One of those cases has been linked to swine exposure at the Ohio State Fair.

So far 14 humans cases of Influenza A variant H3N2 have been identified in Butler County, linked to swine exposure at the Butler County Fair.

Those with confirmed cases of H3N2v are between the ages of 3 and 36 years old, so far none of the cases have required hospitalization.

On Monday, ODH hosted a statewide conference call with all local health departments to provide an update on the situation.

Local health departments have been urged to work with agriculture and fair officials to post signs and to speak with those working in livestock facilities to ensure care is taken to avoid further transmission of the virus.

ODH is working with local health departments and health care providers to report influenza-like illness.

Those who have reported close contact with swine and are exhibiting flu-like systems will undergo testing.

Samples will be sent to the ODH laboratory for preliminary testing and then to CDC for confirmation.

ODH will provide notice of any additional H3N2v human case confirmations.

The Ohio Department of Agriculture (ODA) is working to increase the number of hand sanitation stations available at county fairs.

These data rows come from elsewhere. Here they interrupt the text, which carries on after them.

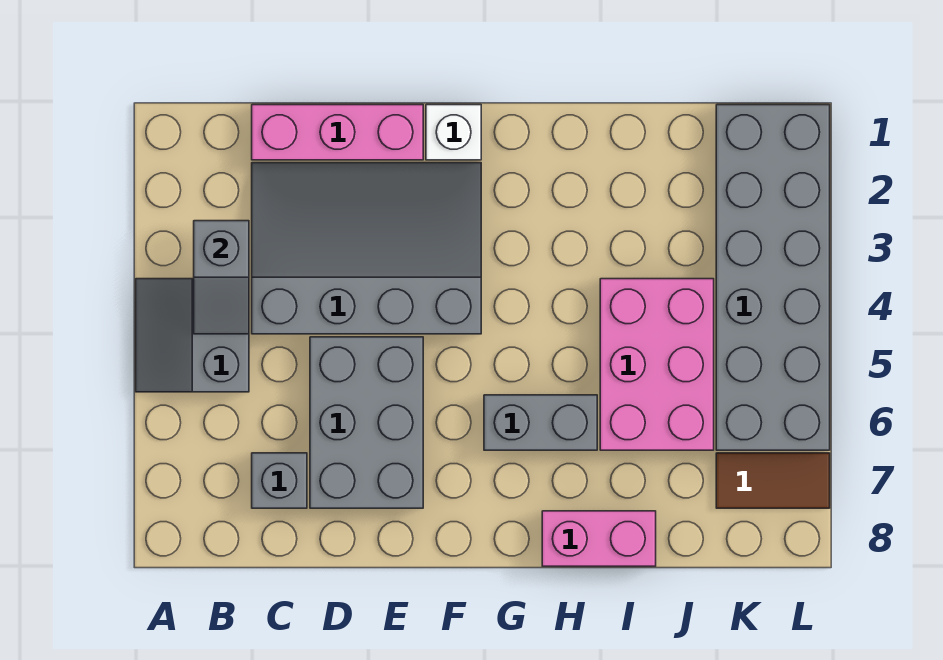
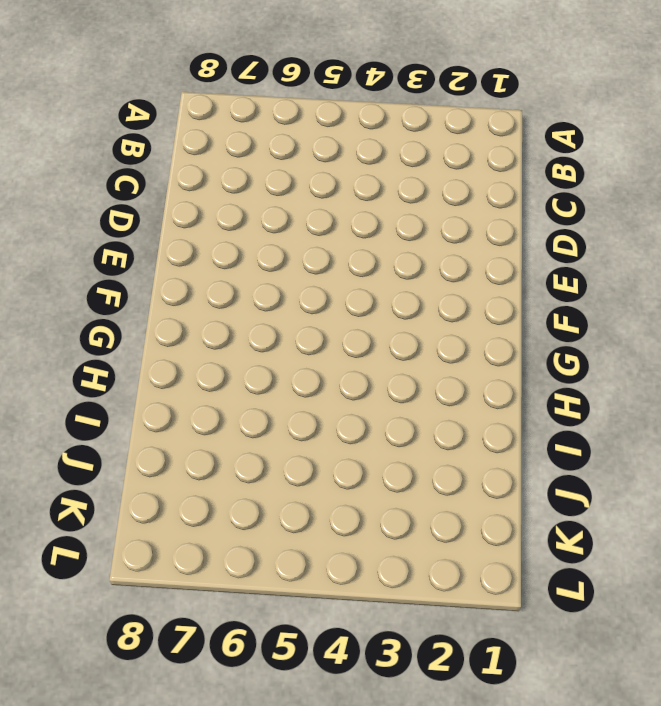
none -> grey 2x2 slope [136,279,249,392]
none -> pink 1x3 brick [252,105,423,160]
none -> grey 3x4 slope [252,163,481,334]

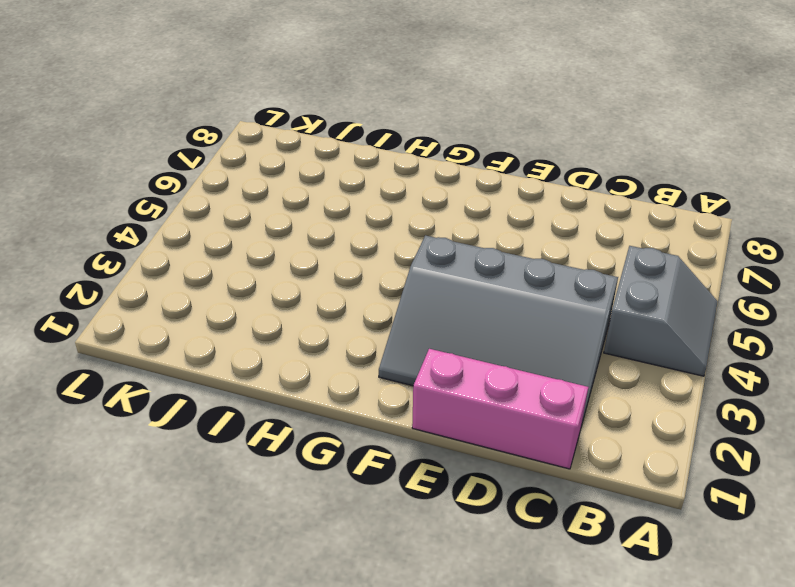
none -> grey 1x1 brick [252,453,307,508]
none -> grey 2x3 brick [310,337,423,508]
none -> white 1x1 brick [426,105,481,160]

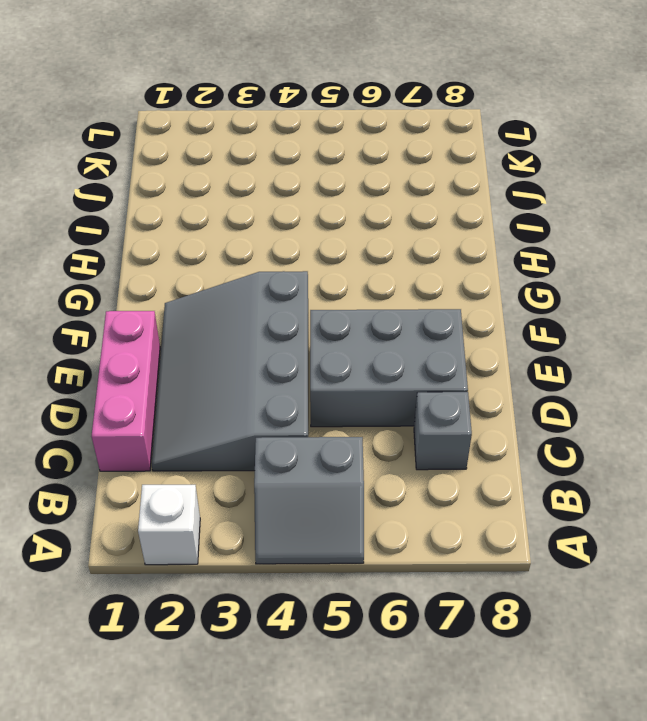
white 1x1 brick [138,485,200,565] -> white 1x1 brick moved to [426,105,481,160]
none -> grey 1x2 brick [484,395,597,450]
none -> pink 1x2 brick [542,511,656,566]
none -> pink 2x3 brick [600,279,714,450]

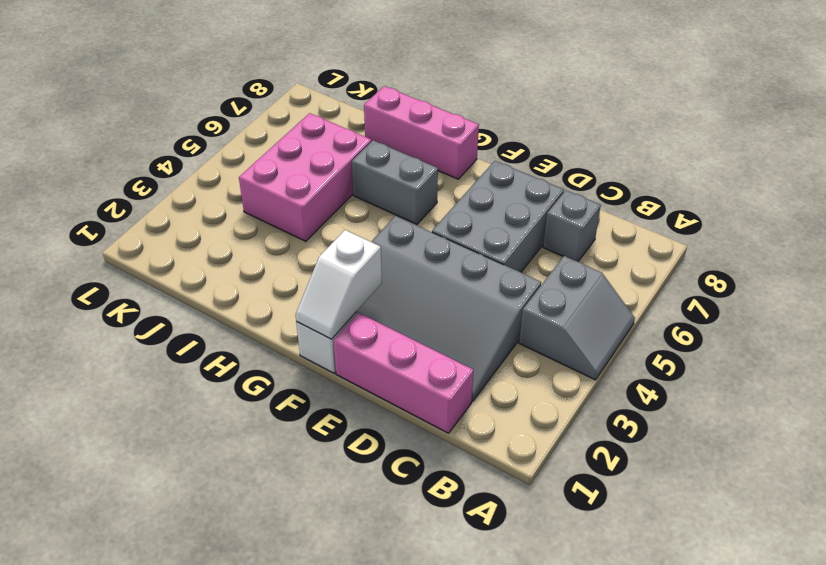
white 1x2 slope [296,230,382,339] -> none
pink 1x3 brick [364,86,479,179] -> pink 1x2 brick [542,511,656,566]
none -> grey 2x6 brick [716,105,830,450]
none -> brown 1x2 tile [716,453,830,508]
none -> grey 1x2 slope [194,221,249,334]

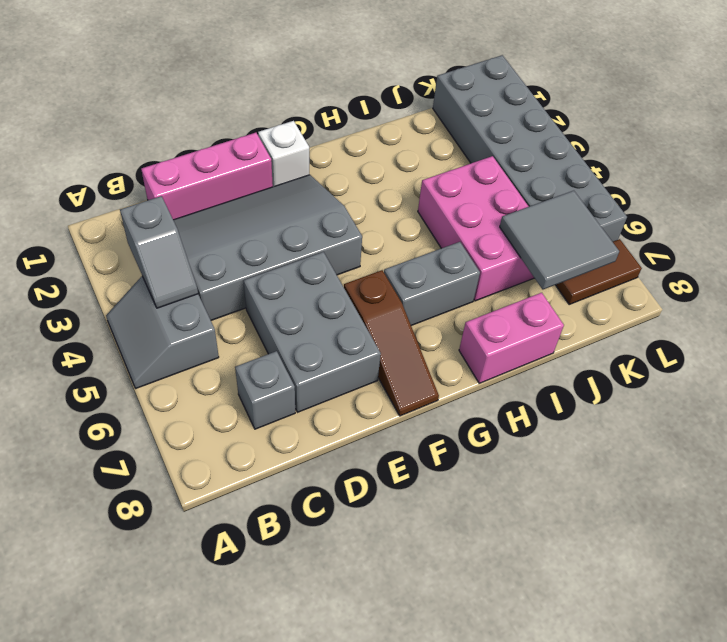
brown 1x3 slope [344,270,439,416] -> none
grey 2x2 tile [500,191,619,289] -> none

ODA will make contact this week with each upcoming fair veterinarian instructing them to post signs for both the exhibitors and the public, to monitor swine health and to take temperatures of any ill swine and notify ODA immediately of the results.

ODA will continue to swab and test animals as needed throughout the fair season.

With county fairs running into the first week of October in Ohio, ODA and ODH remind residents and visitors that fair attendance is safe.
Those attending the fair should remember:

To wash your hands frequently with soap and running water before and after exposure to animals.

To never take food or drink into animal areas.

Young children, pregnant women, people 65 and older and people with weakened immune systems should be extra careful around animals.

Watch your animals for signs of illness and call a veterinarian if you suspect they might be sick.

Avoid contact with animals that look or act ill.